LLM provider credentials exist only in the control plane. The workspace never
sees them. There is nothing for a developer, a compromised dependency, or a
rogue process to exfiltrate.

### Workspaces can be fully network-isolated

Because the workspace does not need to reach any LLM provider, you can restrict
its network access to only:

- The control plane (required for the workspace daemon to function).
- Your git provider (for push/pull operations).

Everything else can be blocked. The AI functionality comes from the control
plane, not from the workspace's network.

> [!TIP]
> For sensitive environments, create dedicated templates for agent workloads
> with stricter egress rules than your standard developer templates. Because
> the AI comes from the control plane, these templates do not need any
> outbound access to LLM providers.

### Centralized enforcement

Administrators control which models are available, the system prompt, and tool
configuration from the control plane.

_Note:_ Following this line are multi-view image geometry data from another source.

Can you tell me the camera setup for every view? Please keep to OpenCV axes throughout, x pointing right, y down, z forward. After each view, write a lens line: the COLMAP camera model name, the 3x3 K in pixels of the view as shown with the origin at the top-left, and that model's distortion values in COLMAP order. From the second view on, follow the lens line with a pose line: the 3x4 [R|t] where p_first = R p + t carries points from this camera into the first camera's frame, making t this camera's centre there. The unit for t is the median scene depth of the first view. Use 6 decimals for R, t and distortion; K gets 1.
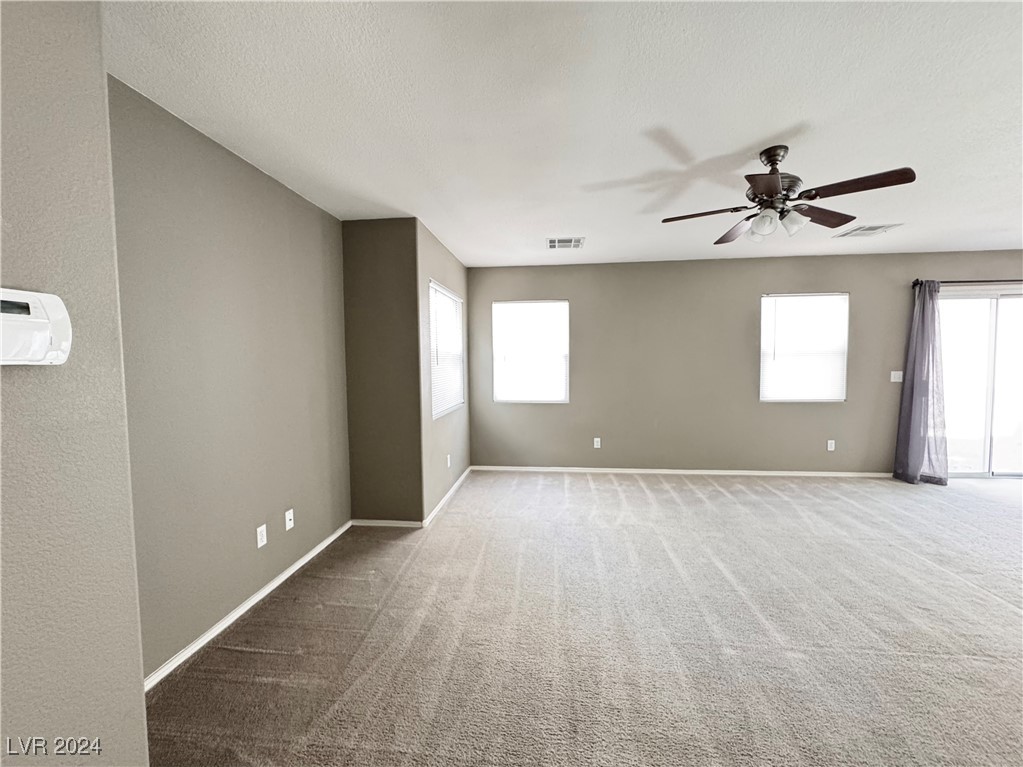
lens RADIAL K [[411.3, 0, 511.5], [0, 411.3, 383.5], [0, 0, 1]] dist [-0.002138, -0.000266]
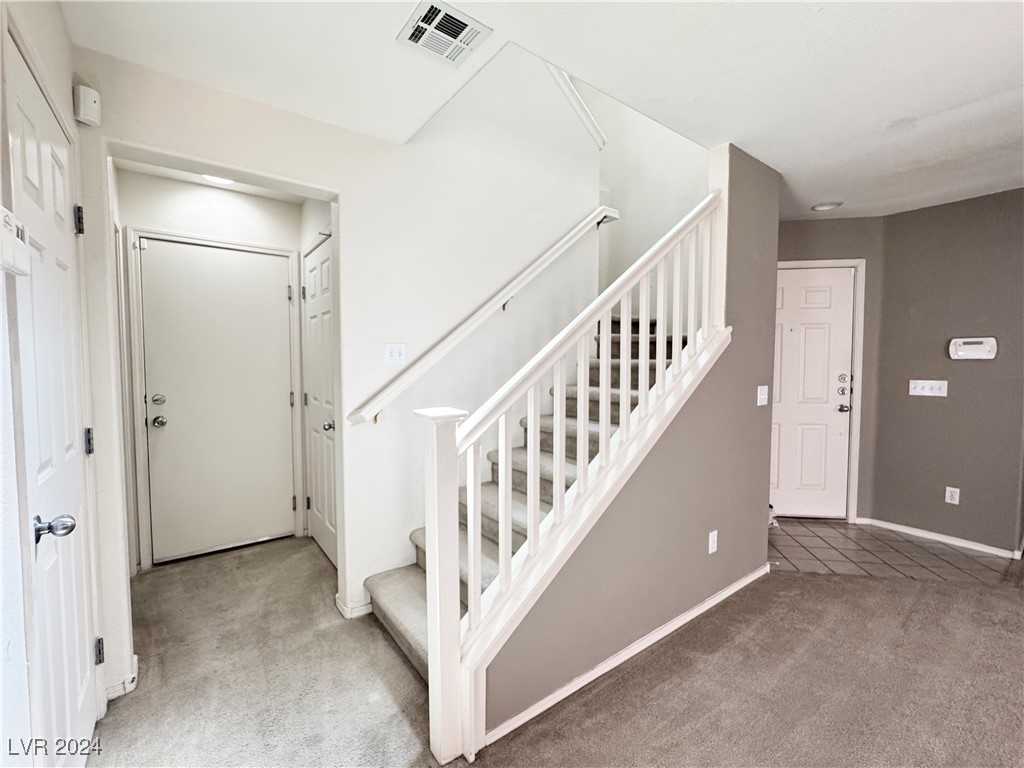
lens RADIAL K [[437.6, 0, 512.0], [0, 437.6, 384.0], [0, 0, 1]] dist [-0.003390, 0.000123]
pose [[-0.731923, 0.044133, -0.679956, 0.805776], [-0.030894, 0.994725, 0.097818, -0.013439], [0.680686, 0.092602, -0.726699, 0.184340]]
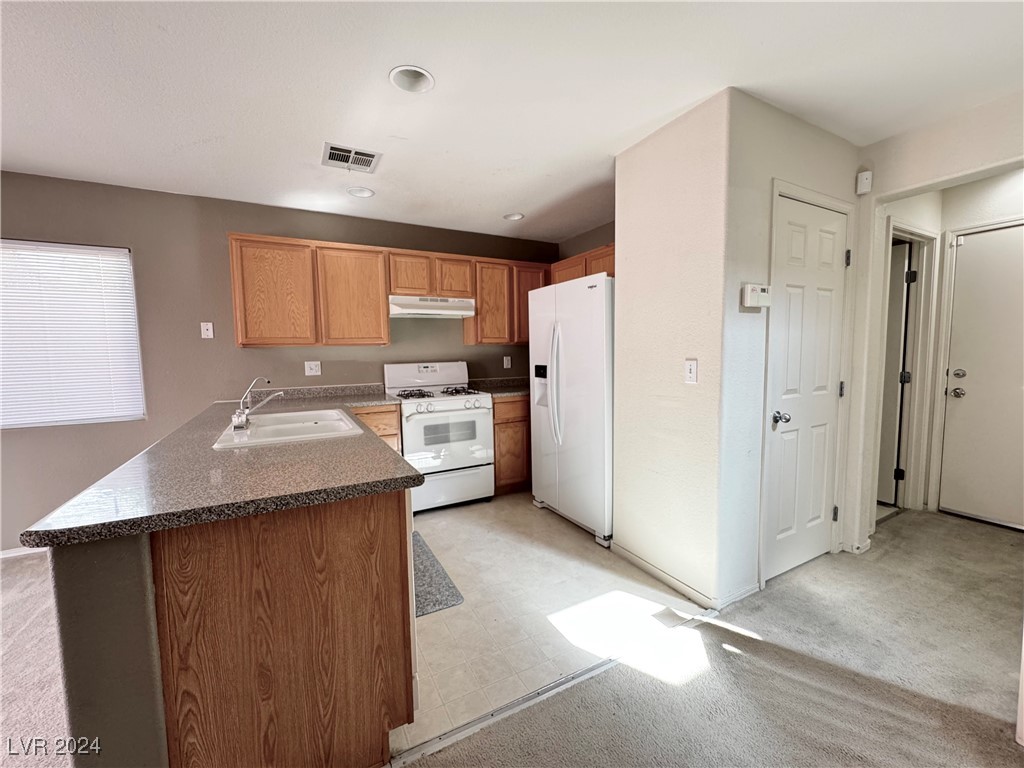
lens RADIAL K [[411.7, 0, 512.0], [0, 411.7, 384.0], [0, 0, 1]] dist [-0.002138, -0.000266]
pose [[-0.568795, -0.046847, 0.821144, 0.609026], [0.066236, 0.992525, 0.102505, -0.017024], [-0.819808, 0.112694, -0.561440, 0.389504]]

Developers can select from the set of
admin-enabled models when starting or continuing a chat, but cannot add their
own providers or override system prompts or tool permissions. When an
administrator removes a model or modifies the system prompt, the change applies
to all agent sessions immediately.

### User identity on every action

Every action the agent takes — PRs opened, code committed, commands executed —
is tied to the user who submitted the prompt. There is no shared bot account or
anonymous identity. If a developer submits a prompt that results in a pull
request, that pull request is attributed to them via the git authentication
already configured in your Coder deployment.

## Scaling and resource impact

The control plane overhead for Coder Agents is minimal. The heavy computation
happens elsewhere:

- **LLM inference** runs on the external provider's infrastructure.
- **File I/O, builds, and tests** run on workspace compute.
- **The control plane** primarily proxies streaming responses and dispatches
  tool calls over existing network connections.